After some obvious biases, someone is giving justication… Tsk tsk… Karma…

• Jessica

Any bias is in the data: either WNTS scores or Dialidol scores. Math isn’t racist and computers don’t hate women, so far as I know.

• V

I think you’ve communicated it just fine prior to this post. It’s analytics. It says so right in the name of the blog. You know there are plenty of people reading this that evidently can’t grasp that the numbers are pointing towards a certain outcome.

That said, analytical outcomes are funny when it comes to factoring in sex appeal, gender and age bias, and that certain something that someone has to make it as a performer. Can we quantify charisma? Especially as there are no audience factors to the analysis. Who is the audience (beyond location), how old are they, what music do they listen to…what music do they think is lacking in todays listening world? Who is the most sympathetic to the audience? The young girl who will surely get a contract even if she doesn’t win the dubious title of American Idol or the seemingly shy guy who goes his own way in a more creative way? Will the audience go for the underdog?
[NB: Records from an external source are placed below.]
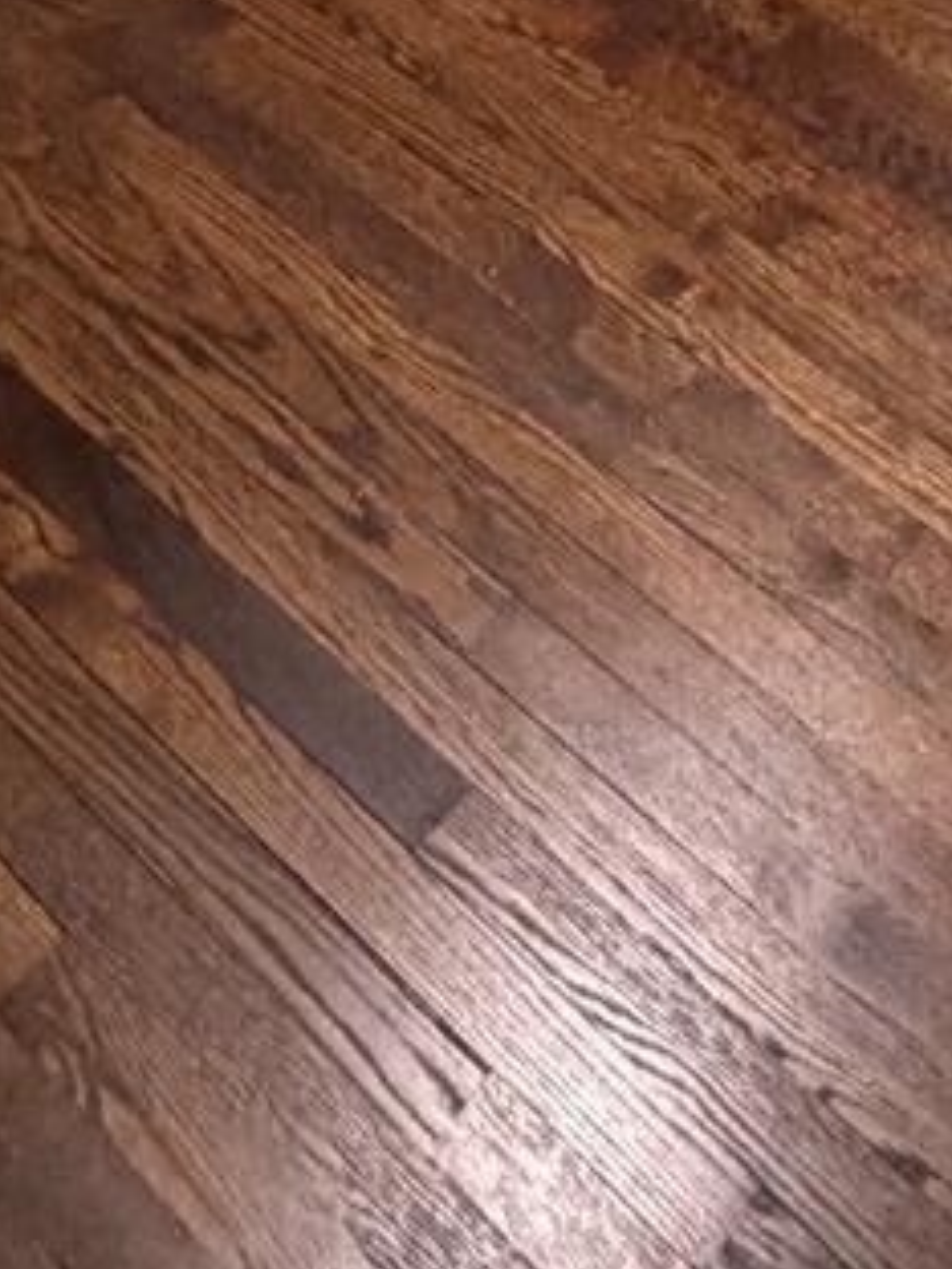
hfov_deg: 21.3
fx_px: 2530
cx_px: 566
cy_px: -809
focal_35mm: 69
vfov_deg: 21.7
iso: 320
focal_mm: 2.22
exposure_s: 1/60
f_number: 2.2
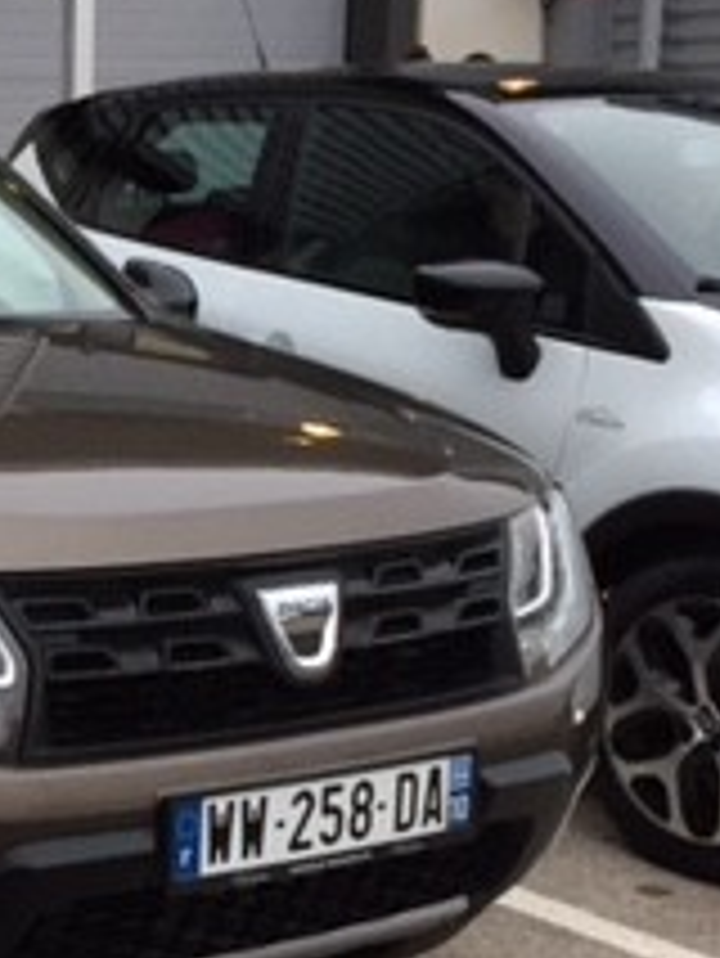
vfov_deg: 22.4
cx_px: -238
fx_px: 2410
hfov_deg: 16.0
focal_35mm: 87
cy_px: 616
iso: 100
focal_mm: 4.15
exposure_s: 1/33
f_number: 2.2
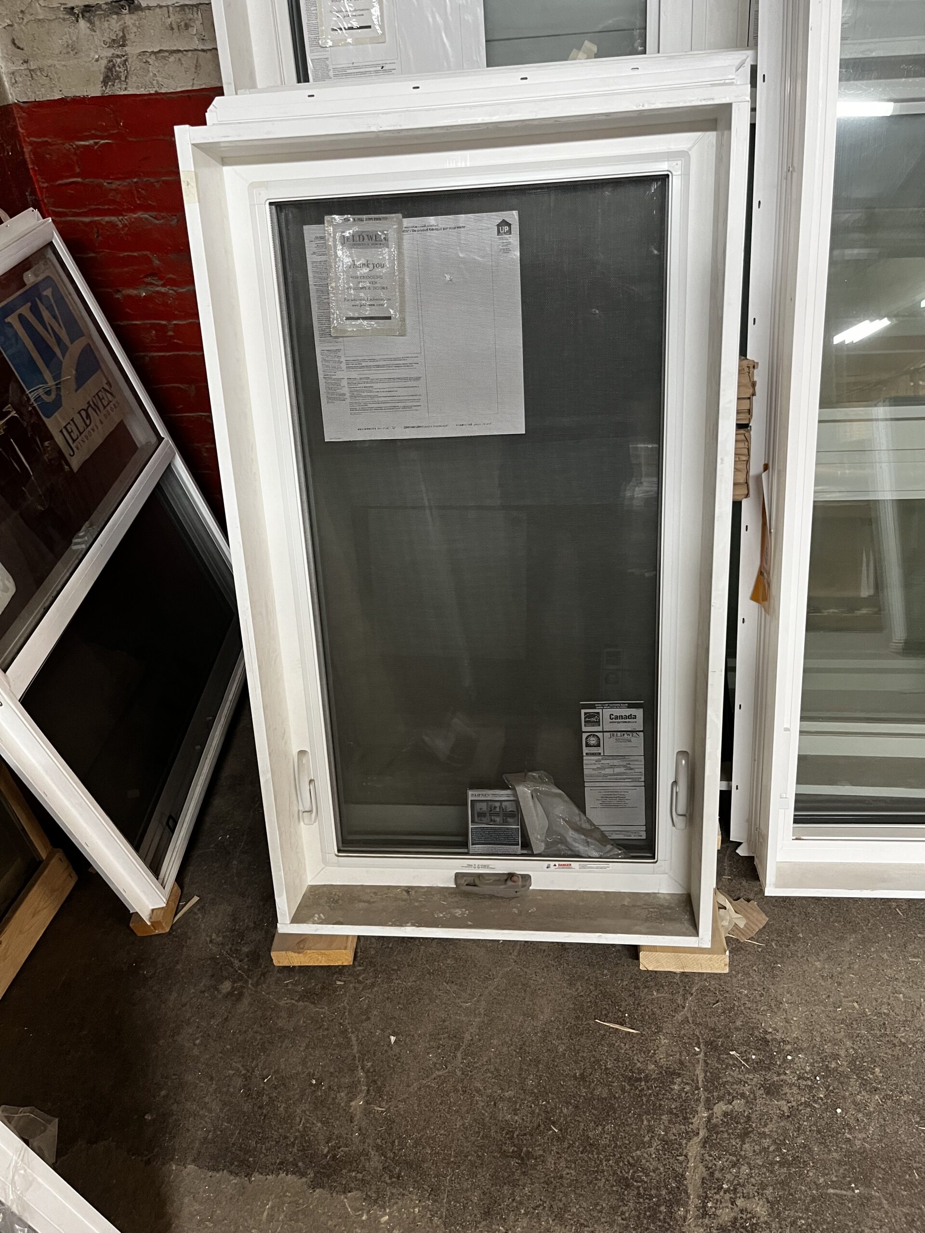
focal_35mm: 26
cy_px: 616
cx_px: 462
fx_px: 926
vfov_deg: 67.3
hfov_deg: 53.1
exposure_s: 1/60
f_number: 1.6
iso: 250
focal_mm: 5.1
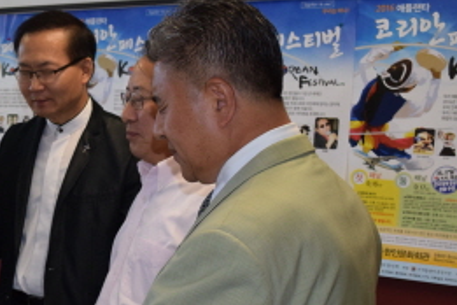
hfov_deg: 27.1
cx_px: -32
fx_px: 876
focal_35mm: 69
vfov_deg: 19.6
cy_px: 223
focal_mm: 20
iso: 800
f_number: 5.6
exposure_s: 1/125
In a blog that seems to have both a dispassionate side (the analytics) and a passionate side (the gut opinion) those who are not analytical-minded can’t seem to see the passionate side of your opinions. Or they’ve not read all the posts to see there are opinions that are, oddly enough, slanted towards the more popular of the contestants. Guess one has to factor in numnuts when contemplating their comments.

• Mathematician

I do agree with James. If you read the previous posts there were biases and corrupted perceptions…

• Jessica

I imagine it’s pretty easy to agree with someone who has the exact same IP address as you. Nice try though!

• v

Bwhahahaha.

• Jason Flatley

Nice piece of expository writing. One often sees people misunderstanding probabilities in just the ways you call out.

You emphasize that all models are wrong, but is this really the most revealing way to put it?

It might be hard to see in an Idol data set, but in a large data set, as you know, the predictive power of the “least wrong” model can be significantly greater than that of a “not totally wrong” model. So a good model (that is not over-fitting) correctly captures important parts of the underlying structure of the phenomenon in question, even though by definition it is guaranteed to be wrong sometimes on the point estimates (the weather today, the loser of this round of Idol).

In other words, don’t the “least wrong” models deserve to be called “right” in some sense?

• Jessica

Our commenters would disagree, but any reasonable person could probably think so; you’re never going to be able to develop a model that will correctly predict every individual incident, but I could be persuaded that the model that does so a large proportion of the time is, in a sense, “right.”

• Reuben

I agree to a certain extent. Perhaps I overemphasized the point, but my view is that in any transition from a principle to a model requires some assumptions and is at least untrue around the margins and sometimes at its heart. I see your point, though.